Unlike with other anthology albums, Russell plays the fifteen selections in his new CD in an order that suits him and his unerring instincts for programing. He includes gem after gem from Doce Piezas Características, Seis Hojas de Album, Recuerdos de Viaje, España, and Cantos de España . The unfailingly-moving tango“Recuerdos de la Caleta” gives us Russell at his heartfelt best, the rhythmic “Zorzico” fron the same opus 165 is the perfect contrasting companion piece to follow it. And so it goes through this album full of riches, re-discoveries and familiar melodies made fresh and surprising by a great artist.

After the“little sins and absurdities” of his youth and his career-changing encounter with the great musicologist Felipe Pedrell, Albéniz set forth to carry Spanish music kicking and screaming out of the ethnic ghetto where it had hidden for centuries and onto the concert stages of the world. Bizet and Rimsky Korsakoff had plundered the Iberian peninsula for melodic and rhythmic riches without even bothering (in Bizet's case) to hear the real thing live and up-close. Ravel and Debussy similarly handpicked Spanish-inflected melodies and rhythms for their essentially French-in-spirit Rhapsodie Espagnole and Iberia. Édouard Lalo co-opted his 1874 Symphonie espagnole from a Spain seen through a “fin de siècle” gallic prism.

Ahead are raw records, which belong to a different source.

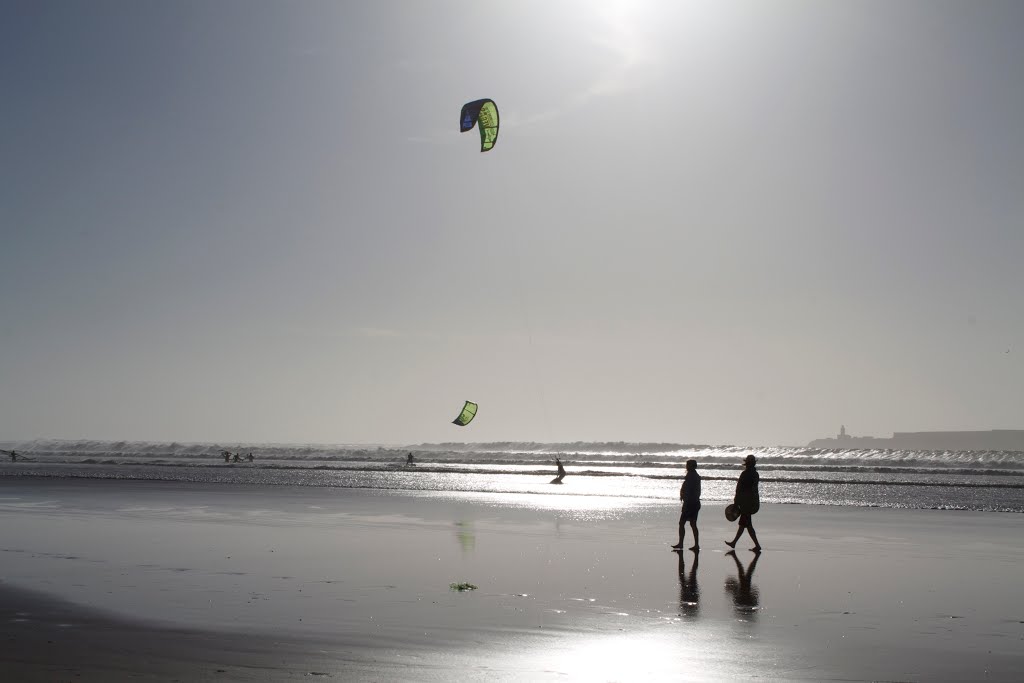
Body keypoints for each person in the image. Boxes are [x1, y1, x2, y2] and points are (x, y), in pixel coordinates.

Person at [726, 454, 762, 552]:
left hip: (746, 503)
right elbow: (753, 489)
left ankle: (756, 545)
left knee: (746, 524)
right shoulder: (756, 474)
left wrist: (736, 501)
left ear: (746, 463)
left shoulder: (745, 474)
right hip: (753, 501)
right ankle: (735, 542)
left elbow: (739, 489)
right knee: (745, 524)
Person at [672, 459, 700, 551]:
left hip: (690, 504)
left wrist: (686, 501)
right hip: (694, 503)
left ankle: (682, 543)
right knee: (692, 524)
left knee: (682, 523)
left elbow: (690, 491)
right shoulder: (693, 475)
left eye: (688, 465)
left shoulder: (691, 476)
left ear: (691, 466)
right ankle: (695, 544)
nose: (686, 466)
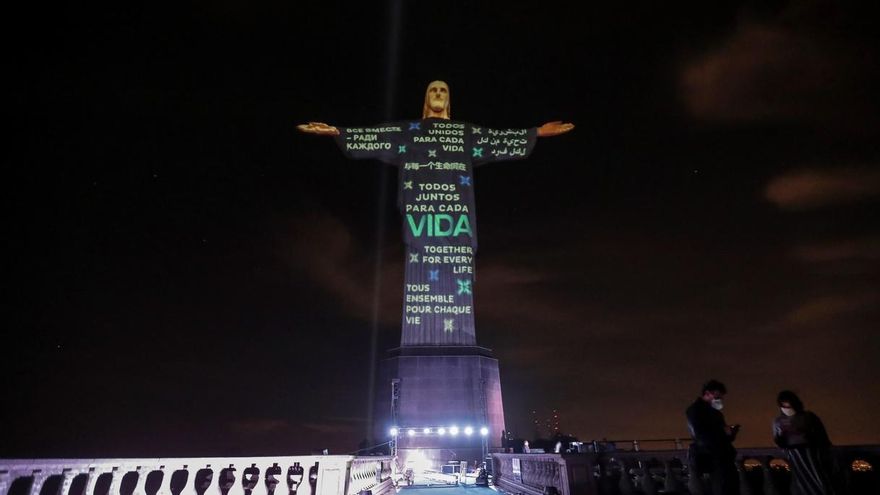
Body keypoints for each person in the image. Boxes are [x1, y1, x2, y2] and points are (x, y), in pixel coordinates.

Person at [773, 390, 837, 495]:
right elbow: (778, 440)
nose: (787, 409)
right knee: (802, 484)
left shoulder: (808, 417)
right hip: (795, 456)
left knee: (819, 481)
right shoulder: (778, 421)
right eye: (784, 405)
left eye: (789, 405)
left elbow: (822, 436)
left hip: (812, 454)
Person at [686, 379, 740, 495]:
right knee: (721, 488)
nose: (719, 399)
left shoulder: (716, 413)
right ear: (707, 393)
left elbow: (723, 436)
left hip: (723, 457)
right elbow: (700, 436)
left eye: (721, 396)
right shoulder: (695, 410)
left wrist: (730, 433)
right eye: (717, 396)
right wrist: (722, 432)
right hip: (713, 458)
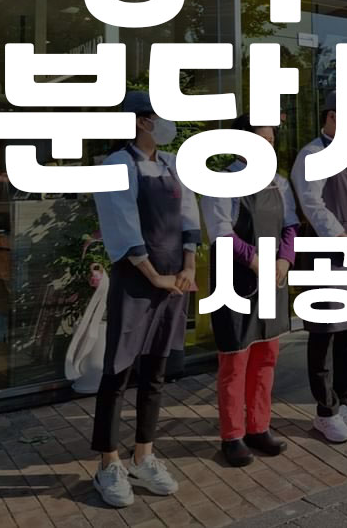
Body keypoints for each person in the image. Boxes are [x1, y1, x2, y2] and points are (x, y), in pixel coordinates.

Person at [90, 91, 198, 508]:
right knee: (118, 371)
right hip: (137, 280)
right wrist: (154, 275)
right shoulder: (116, 165)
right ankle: (108, 464)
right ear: (140, 121)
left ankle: (143, 456)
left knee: (155, 369)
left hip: (174, 279)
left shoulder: (172, 164)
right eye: (160, 115)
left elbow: (189, 215)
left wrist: (188, 266)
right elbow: (122, 225)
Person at [201, 117, 299, 467]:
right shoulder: (221, 182)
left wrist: (285, 260)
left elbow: (290, 226)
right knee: (235, 360)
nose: (268, 147)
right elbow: (220, 232)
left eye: (271, 141)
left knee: (266, 356)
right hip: (236, 281)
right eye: (261, 141)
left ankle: (259, 427)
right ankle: (232, 436)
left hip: (272, 279)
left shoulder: (279, 183)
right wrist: (256, 261)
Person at [290, 93, 347, 444]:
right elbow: (311, 203)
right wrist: (344, 237)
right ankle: (325, 411)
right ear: (332, 117)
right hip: (327, 252)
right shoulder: (312, 155)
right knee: (324, 333)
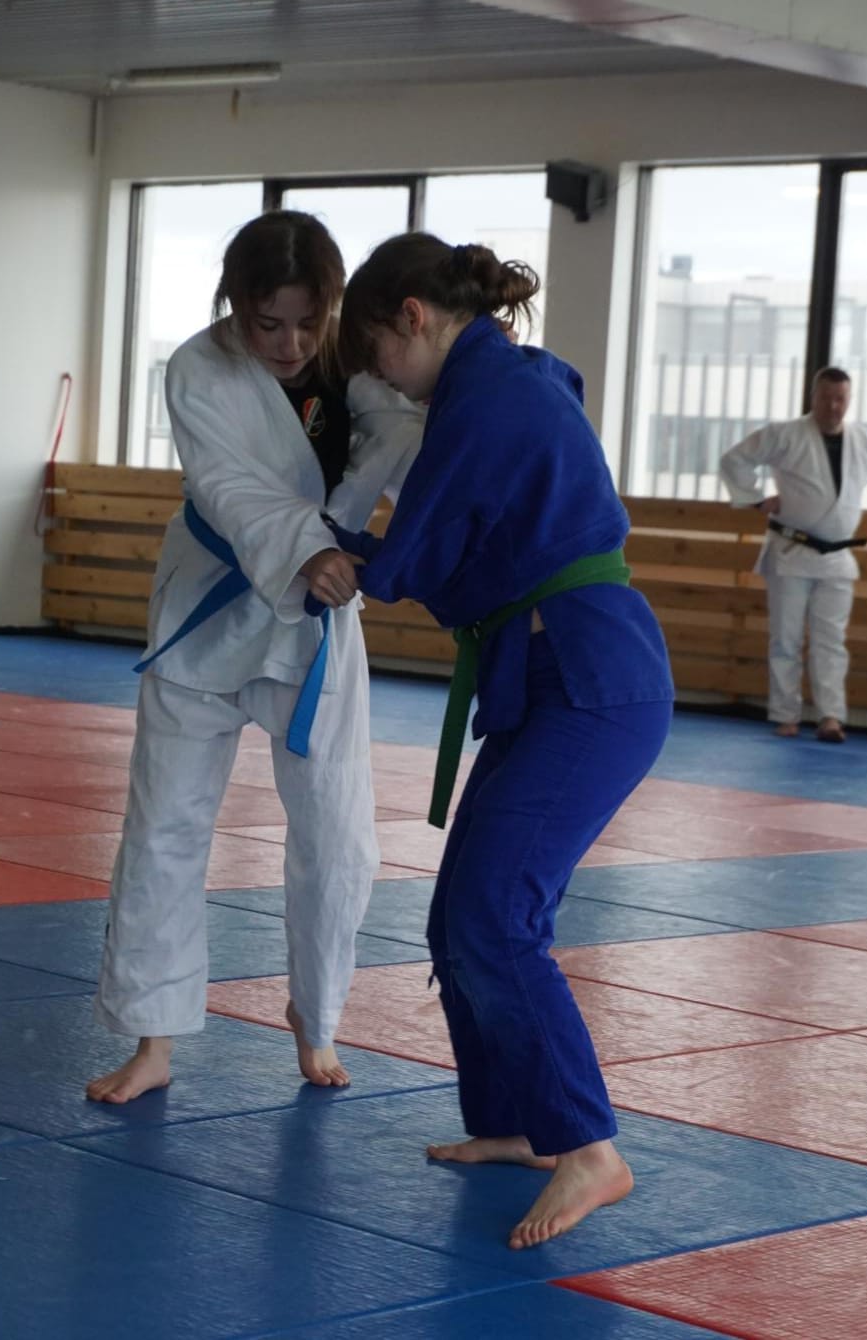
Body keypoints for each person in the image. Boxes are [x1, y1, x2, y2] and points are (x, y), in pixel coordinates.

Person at [335, 234, 674, 1250]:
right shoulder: (511, 376)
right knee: (459, 918)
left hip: (592, 681)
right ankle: (517, 1120)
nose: (379, 378)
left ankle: (589, 1148)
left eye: (374, 352)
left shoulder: (486, 397)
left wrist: (327, 547)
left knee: (496, 912)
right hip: (550, 675)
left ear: (411, 317)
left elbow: (412, 559)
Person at [86, 211, 422, 1104]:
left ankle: (318, 1016)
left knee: (339, 834)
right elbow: (226, 486)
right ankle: (155, 1038)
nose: (290, 343)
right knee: (164, 825)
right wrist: (304, 548)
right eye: (268, 322)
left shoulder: (365, 365)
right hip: (208, 607)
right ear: (234, 302)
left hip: (315, 620)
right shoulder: (199, 368)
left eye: (309, 322)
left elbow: (415, 458)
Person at [720, 367, 867, 742]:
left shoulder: (865, 441)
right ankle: (786, 715)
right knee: (786, 639)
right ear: (814, 397)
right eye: (826, 397)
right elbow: (735, 459)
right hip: (791, 551)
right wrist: (756, 498)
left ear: (849, 399)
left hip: (837, 557)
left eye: (840, 399)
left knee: (830, 641)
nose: (833, 406)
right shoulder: (784, 434)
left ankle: (830, 717)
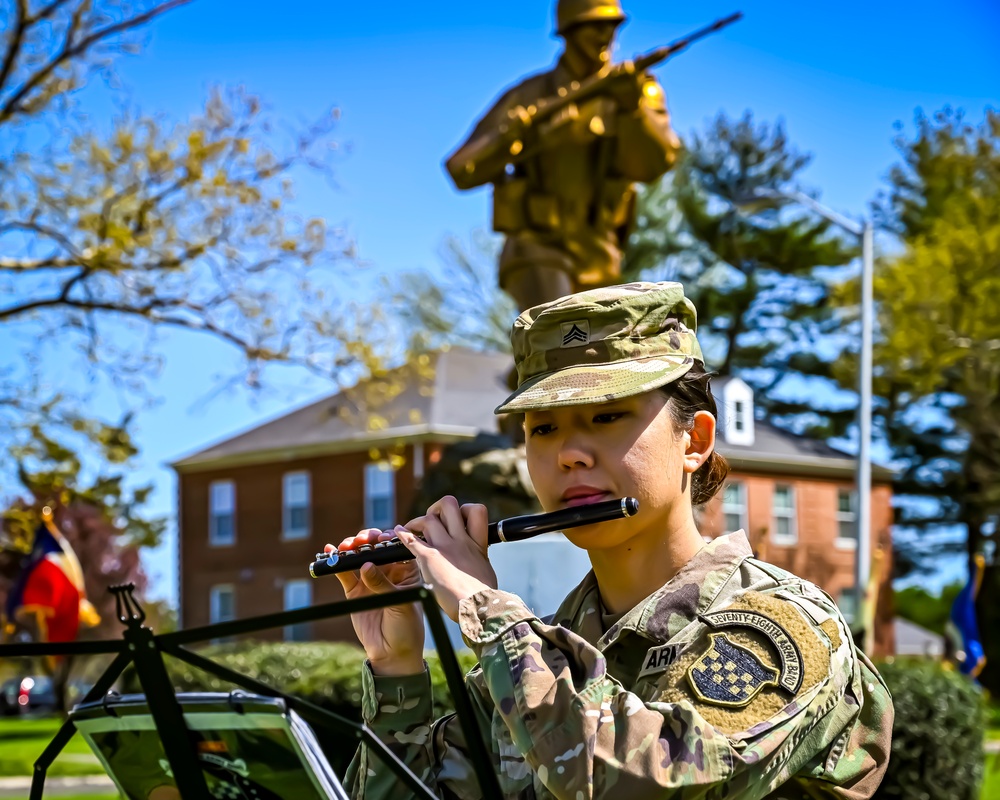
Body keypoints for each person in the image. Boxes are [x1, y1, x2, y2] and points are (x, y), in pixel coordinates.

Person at [331, 282, 894, 799]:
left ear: (693, 439)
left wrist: (487, 611)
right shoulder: (551, 646)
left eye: (606, 417)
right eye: (543, 428)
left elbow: (630, 782)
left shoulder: (781, 626)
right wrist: (396, 664)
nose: (569, 453)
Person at [444, 0, 680, 313]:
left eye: (612, 26)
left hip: (599, 253)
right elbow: (461, 169)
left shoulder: (636, 89)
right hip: (537, 247)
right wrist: (513, 139)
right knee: (563, 332)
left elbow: (655, 163)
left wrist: (632, 111)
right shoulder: (529, 95)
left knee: (591, 353)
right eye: (595, 26)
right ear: (569, 30)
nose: (606, 35)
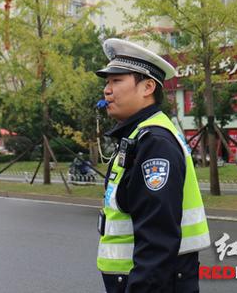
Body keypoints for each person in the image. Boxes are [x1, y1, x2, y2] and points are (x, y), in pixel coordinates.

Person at [95, 38, 210, 293]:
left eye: (116, 81)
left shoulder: (155, 142)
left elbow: (157, 240)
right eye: (106, 82)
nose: (107, 90)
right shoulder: (139, 136)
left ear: (147, 87)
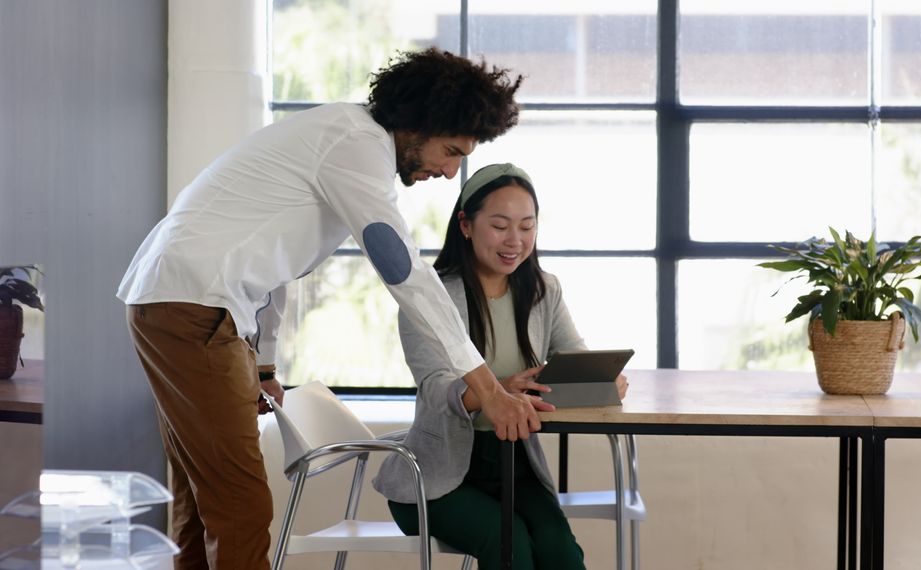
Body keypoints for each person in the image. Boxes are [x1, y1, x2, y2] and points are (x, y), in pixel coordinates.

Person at [117, 49, 540, 570]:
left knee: (204, 501)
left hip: (180, 304)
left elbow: (278, 265)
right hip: (193, 307)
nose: (451, 172)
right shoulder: (356, 146)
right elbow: (404, 272)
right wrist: (488, 388)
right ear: (417, 123)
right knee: (241, 503)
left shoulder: (337, 138)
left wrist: (264, 364)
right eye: (450, 152)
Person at [373, 163, 629, 569]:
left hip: (515, 464)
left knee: (561, 553)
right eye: (500, 225)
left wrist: (601, 378)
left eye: (527, 227)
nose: (515, 241)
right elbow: (437, 388)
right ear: (466, 225)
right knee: (510, 544)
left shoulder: (544, 290)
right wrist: (497, 389)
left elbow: (573, 356)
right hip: (435, 480)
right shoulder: (428, 298)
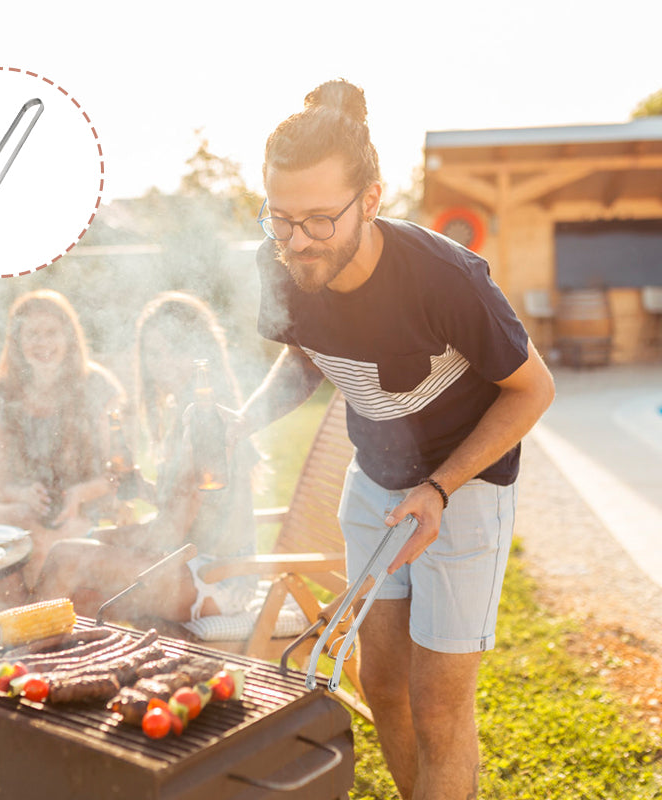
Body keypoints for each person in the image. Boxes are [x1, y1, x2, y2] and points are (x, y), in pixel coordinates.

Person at [231, 79, 555, 800]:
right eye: (279, 220)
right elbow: (304, 357)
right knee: (381, 683)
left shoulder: (445, 279)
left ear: (370, 200)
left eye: (319, 221)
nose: (297, 243)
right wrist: (240, 421)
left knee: (439, 706)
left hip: (464, 491)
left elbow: (534, 389)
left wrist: (439, 488)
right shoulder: (280, 266)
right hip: (375, 481)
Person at [34, 291, 258, 624]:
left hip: (216, 577)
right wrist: (144, 491)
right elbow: (194, 507)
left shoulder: (206, 419)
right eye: (154, 353)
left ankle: (13, 662)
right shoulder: (184, 409)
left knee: (65, 557)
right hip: (194, 562)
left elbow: (169, 532)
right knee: (81, 594)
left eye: (176, 350)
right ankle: (56, 669)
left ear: (200, 351)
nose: (163, 364)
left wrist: (109, 541)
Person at [0, 289, 125, 606]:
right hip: (18, 508)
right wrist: (25, 494)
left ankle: (28, 635)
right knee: (7, 529)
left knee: (44, 543)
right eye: (32, 334)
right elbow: (2, 486)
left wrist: (79, 494)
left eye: (51, 333)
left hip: (82, 507)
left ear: (69, 337)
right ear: (17, 342)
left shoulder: (97, 387)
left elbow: (117, 474)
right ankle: (27, 633)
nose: (43, 344)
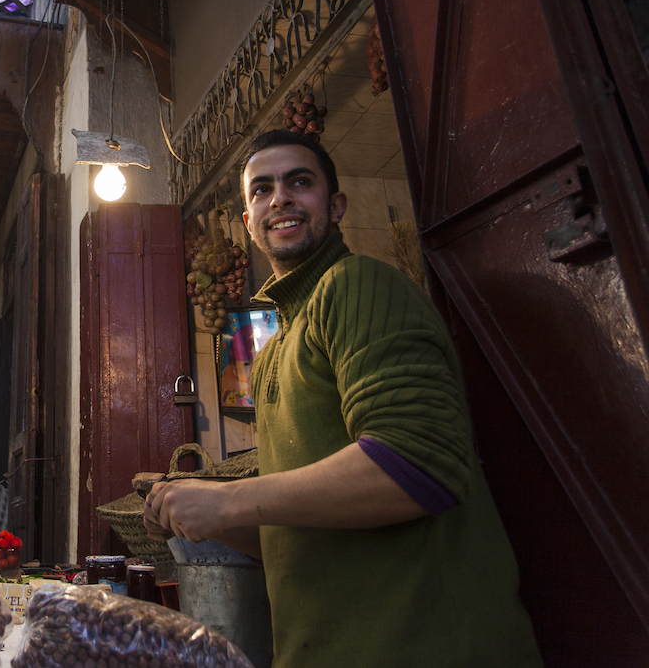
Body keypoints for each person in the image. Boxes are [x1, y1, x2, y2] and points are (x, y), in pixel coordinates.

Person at [144, 130, 541, 668]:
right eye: (261, 190)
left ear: (335, 206)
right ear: (248, 224)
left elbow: (417, 465)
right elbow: (302, 528)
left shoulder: (356, 286)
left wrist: (227, 499)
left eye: (299, 182)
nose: (279, 197)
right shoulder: (272, 350)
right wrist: (203, 518)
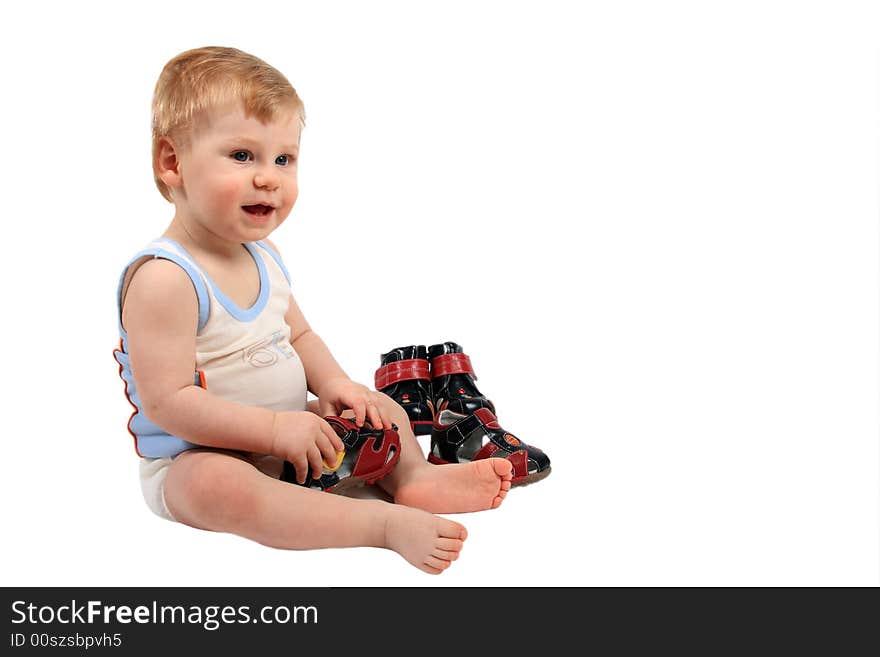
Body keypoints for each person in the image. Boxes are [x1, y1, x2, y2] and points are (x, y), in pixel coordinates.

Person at [113, 46, 513, 575]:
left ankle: (413, 480)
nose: (269, 178)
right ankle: (381, 526)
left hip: (288, 434)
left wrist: (335, 386)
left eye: (284, 159)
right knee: (216, 486)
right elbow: (169, 403)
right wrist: (275, 432)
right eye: (242, 156)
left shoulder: (266, 257)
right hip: (200, 456)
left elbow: (299, 337)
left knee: (380, 407)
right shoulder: (165, 278)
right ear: (173, 163)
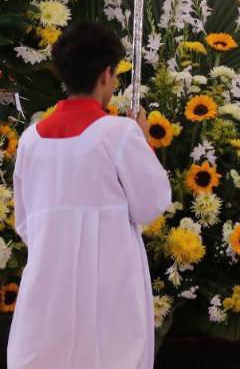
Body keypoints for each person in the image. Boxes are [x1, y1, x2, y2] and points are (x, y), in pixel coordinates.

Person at [8, 22, 171, 369]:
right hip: (107, 291)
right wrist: (143, 141)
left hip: (48, 287)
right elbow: (151, 204)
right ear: (106, 74)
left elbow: (25, 224)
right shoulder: (119, 134)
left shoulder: (30, 141)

But it fell to the Catalan Isaac Manuel Francisco Albéniz y Pascual to flesh out true Spanish concert music, with is intricate roots dug deep in “Cante Jondo”, in the mountain villages of the Basque country and the gypsy caves of Granada, in the centuries-old modal scales and here and there in the musical “paella” that is Spain, from the cryptic Basques and Gallegos of the North to the sophisticated Catalans of the East to the irrepressible Andalucians with their Moorish roots. It takes a major artist with an immense soul to walk into this musical territory and find his way. David Russell has the map and compass for it: an inquisite musical instinct and a big Spanish-Scottish heart.